All of this is too democratic for many Brexiteers of course, who are clinging to a narrow majority in a less-than-clear referendum as justification for imposing their own idea of Brexit on us, preferably without scrutiny and without MPs having any say in the matter. That truly would be a subversion of our democratic process and of the British constitution.

And then there is the speculation that this court ruling will lead to an early General Election. That may well be the case but how will it change anything? The last time a government went to the polls asking 'who runs Britain?' it did not end well. In fact that is how we got our first referendum on EU membership.

But whether Theresa May gets re-elected with a thumping majority or not, that result will not reverse the constitutional reality determined by three judges yesterday. Parliament will still need to vote on Article 50 and there will have to be scrutiny and a vote on the final deal.

Only an Act of Parliament can rewrite the British constitution, a General Election is just a first step towards that goal. And does the Prime Minister really want to go to the country on a platform of ignoring the rule of law when it suits her? That really is a path to dictatorship and a totalitarian state.
> And does the Prime Minister really want to go to the country
>on a platform of ignoring the rule of law when it suits her?
Of course she doesn't, because she knows that the country will reject that platform - and that is why I want to see that early general election.

Early General Election. Going to the Country. How could the PM do this ?

The Fixed-Term Parliaments Act, 2011 (Section 2) states that an early election can only happen if, the House of Commons resolves - "That this House has no confidence in Her Majesty's Government."
Or, if the House of Commons, with the support of two-thirds of its total membership, resolves - "That there shall be an early parliamentary general election".

So - Option A - a No Confidence Motion. On what issue? Brexit? Abolish the High/Appeal Court ? Very Risky ! It would mean that several Tories would have to vote with the opposition. Last such no confidence vote was in 1979, and that ended with Labour, under Callaghan, going out of office for 18 years. Losing a no confidence vote, and creating an unwanted election is not a clever idea.

Then option B. You would need 429 MPs to support it. 330 Tories(at the last count) + 1 Ukip + 8 DUP. Anyone else ? I doubt it. Labour turkeys voting for Christmas. I do not think so.

That gives you 339. Not even close. 90 short.

These commentators talking about an early GE - are they aware of the new legislation?

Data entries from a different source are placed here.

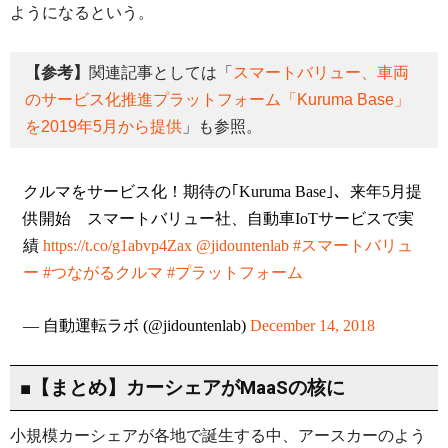
ようになるという。
【参考】
関連記事としては「
スマートバリュー、車両
のサービス化推進プラットフォーム「Kuruma Base」
を2019年5月から提供
」も参照。
クルマをサービス化！期待の｢Kuruma Base｣、来年5月提
供開始 スマートバリュー社、自動車IoTサービスで実
績
https://t.co/g1abvp4Zax
@jidountenlab
#スマートバリュ
ー
#つながるクルマ
#プラットフォーム
— 自動運転ラボ (@jidountenlab)
December 14, 2018
■【まとめ】カーシェアがMaaSの核に
小規模カーシェアが各地で誕生する中、アースカーのよう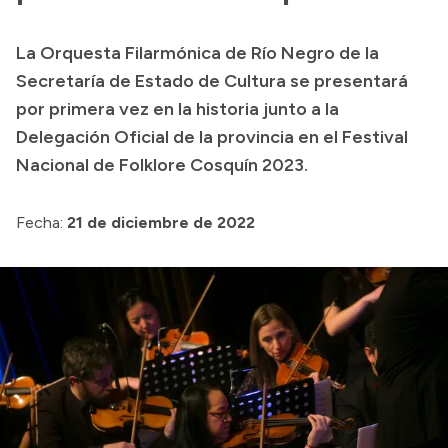
Transparencia
La Orquesta Filarmónica de Río Negro de la
Presupuesto
Secretaría de Estado de Cultura se presentará
Boletín Oficial
por primera vez en la historia junto a la
Delegación Oficial de la provincia en el Festival
Compras y licitaciones
Nacional de Folklore Cosquín 2023.
Consulta de expedientes
Consulta de pago a proveedores
Fecha:
21 de diciembre de 2022
Convocatorias
Intranet
Login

I nominated you in this quote challenge. No need to participate if you don't want to :-)
If Mrs May was able to call an election what would the Tory party face? Most of the Conservative candidates would be remain supporters. So would the Tories need to go through a rapid deselect process before any election to ensure that the new Tory candidates were on the "right" side of the arguement. I'm not sure even the Tories would want such a blood bath.